O sırada bu bölge Japon işgali altındaydı. Kafatasının kültürel bir varlık olduğuna inanan Çinli emekçi, onu işgalcilerden korumak için konutuna gdolayıp bir kuyuda 80 yıl kadar gizlemiş, ölmedilk evvel de ailesine bundan kelam edince bilim insanlarının eline ulaşmasını sağlamıştı.
Çin’de daha evvel de birinci insanlara ilişkin eski kalıntılar bulunmuş, bunları hakikat kategorilere yerleştirmenin zorluklarından kelam edilmişti.
Bu kalıntıların, daha ilkel cinsler olan Neanderthallere yahut tümüyle başka bir küme olan Denisova beşerlerine ilişkin olup olmadığına dair tartışmalar yürütülmekte.
Cambridge Üniversitesi’nden Prof. Marta Mirozan, Ejderha Adam’ın Denisova insanı olduğuna inanıyor.
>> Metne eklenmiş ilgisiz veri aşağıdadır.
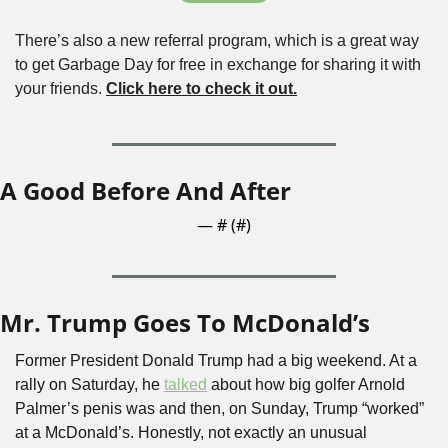
There’s also a new referral program, which is a great way 
to get Garbage Day for free in exchange for sharing it with 
your friends. 
Click here to check it out.
A Good Before And After
— #
 (#
)
Mr. Trump Goes To McDonald’s
Former President Donald Trump had a big weekend. At a 
rally on Saturday, he 
talked
 about how big golfer Arnold 
Palmer’s penis was and then, on Sunday, Trump “worked” 
at a McDonald’s. Honestly, not exactly an unusual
“Denisova insanları geçmişe ilişkin gizemli bir topluluk. DNA bilgileri, daha evvel Tibet Platosu’nda bulunan çene kemiğinin Denisova insanına ilişkin olabileceğini gösteriyor. Tibet’teki çene kemiği ile Ejderha Adam birbirine benziyor. bu biçimdece birinci sefer Denisova beşerinin yüzüne rastlamış olabiliriz.”
Çinli araştırmacılar, Doğu Asya’daki fosillerin yeni bir cinsin kademeli evrimini söz ettiği kanısında.
Prof. Xiun, “Elde edilen bilgiler biroldukca tartışmaya niye olacak ve bir epey kişi bizimle hemfikir olmayacak. Ancak bilim de esasen bu tartışmalar yardımıyla ilerliyor” diyor.